The island is connected by a suspension bridge to the North Shore near CHUTE MONTMORENCY. The largest island in the river after Île de Montréal, it is a relatively level plateau, 137 m at its highest point, and is quite steep-sided. It is surrounded by wide tidal flats on the north and narrow flats on the south. The central part is wooded; the island is very fertile and drained by the Maheu, la Fleur, Dauphine and du Moulin rivers.
Jacques CARTIER called it Île de Bacchus in 1535 because of the vines growing there, and rebaptized it Île d'Orléans in 1536 to honour the duc d'Orléans. In 1636 the island was granted to 8 associates by the Compagnie de la Nouvelle France. It became Île Sainte-Marie during the HURON settlement of 1650-57. These first farmers, installed on land belonging to Éléonore de Grandmaison at the far upstream end, were massacred in 1656 by the IROQUOIS. Land clearing began again in 1660.
The parish of Sainte-Famille was founded in 1661 and the first church built in 1669 (see RELIGIOUS BUILDING).
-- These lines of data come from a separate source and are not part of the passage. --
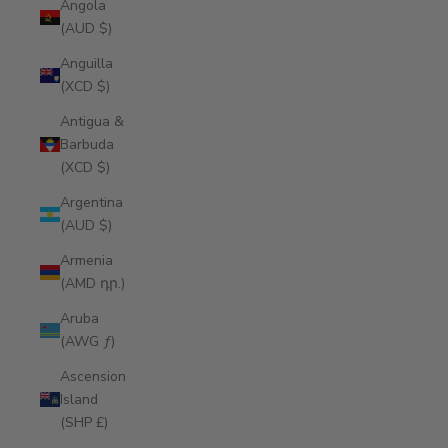
Angola
(AUD $)
Anguilla
(XCD $)
Antigua &
Barbuda
(XCD $)
Argentina
(AUD $)
Armenia
(AMD դր.)
Aruba
(AWG ƒ)
Ascension
Island
(SHP £)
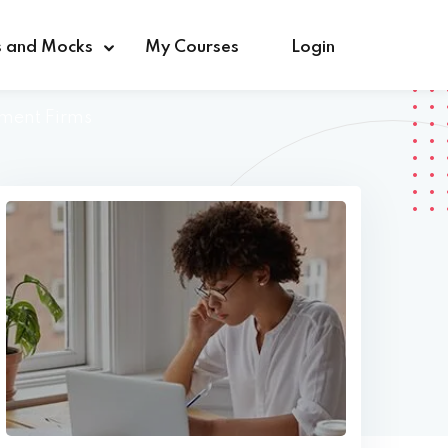
s and Mocks
My Courses
Login
tment Firms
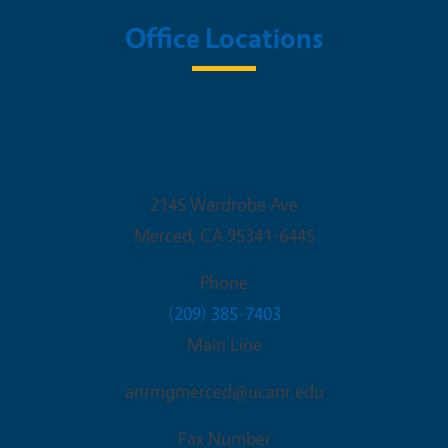
Office Locations
UC Master Gardeners of Merced
County
2145 Wardrobe Ave
Merced
,
CA
95341-6445
Phone
(209) 385-7403
Main Line
anrmgmerced@ucanr.edu
Fax Number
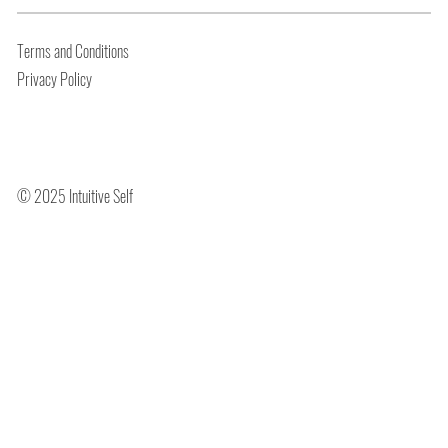
Terms and Conditions
Privacy Policy
© 2025 Intuitive Self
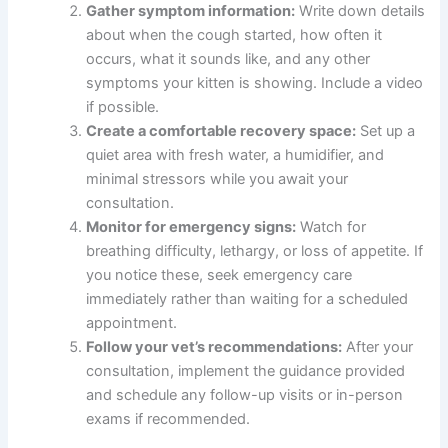
Gather symptom information:
Write down details
about when the cough started, how often it
occurs, what it sounds like, and any other
symptoms your kitten is showing. Include a video
if possible.
Create a comfortable recovery space:
Set up a
quiet area with fresh water, a humidifier, and
minimal stressors while you await your
consultation.
Monitor for emergency signs:
Watch for
breathing difficulty, lethargy, or loss of appetite. If
you notice these, seek emergency care
immediately rather than waiting for a scheduled
appointment.
Follow your vet’s recommendations:
After your
consultation, implement the guidance provided
and schedule any follow-up visits or in-person
exams if recommended.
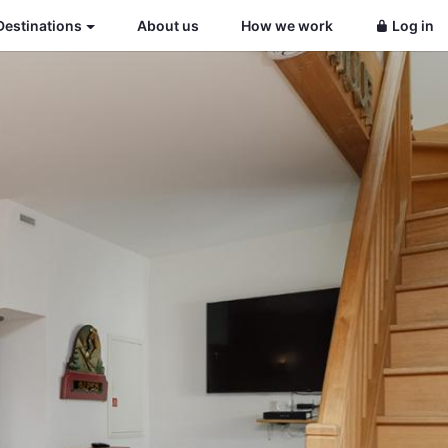
Destinations
About us
How we work
Log in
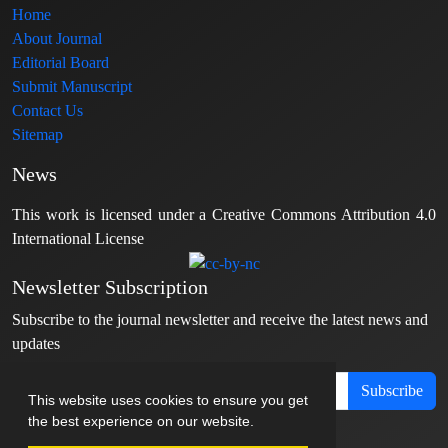
Home
About Journal
Editorial Board
Submit Manuscript
Contact Us
Sitemap
News
This work is licensed under a Creative Commons Attribution 4.0
International License
Newsletter Subscription
Subscribe to the journal newsletter and receive the latest news and
updates
Subscribe
This website uses cookies to ensure you get
the best experience on our website.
Jean de LAUSON, governor of New France, fell victim to Iroquois in 1666. The island became the property of Monseigneur de LAVAL, first bishop of Québec, in 1668 (it had 471 inhabitants, as many as Québec). It was ceded as a fiefdom to François Berthelot in 1675, under the name of Île de Saint-Laurent. The parishes of Saint-Pierre, Saint-François and Saint-Jean were founded in 1679. Saint-Paul parish became Saint-Laurent parish in 1698, and a precise map of the island was made in 1689 by Robert de Villeneuve.
By 1725, again under the name of Île d'Orléans, prosperity had returned. In 1759 it was used as a base for British operations against Québec City and was ransacked by the troops of James WOLFE and Guy CARLETON. In 1824 and 1825 a short-lived naval yard at the upstream end of the island built the ships Columbus and Baron Renfrew. A seaport developed at this site and became the Sainte-Pétronille parish in 1870.
Ile d'Orléans has been immortalized in a Félix LECLERC song, "Le Tour de l'Île," which describes the panoramic road around the island. Agriculture still thrives, and the island's beauty, historical buildings, handicraft and horticultural products draw many tourists.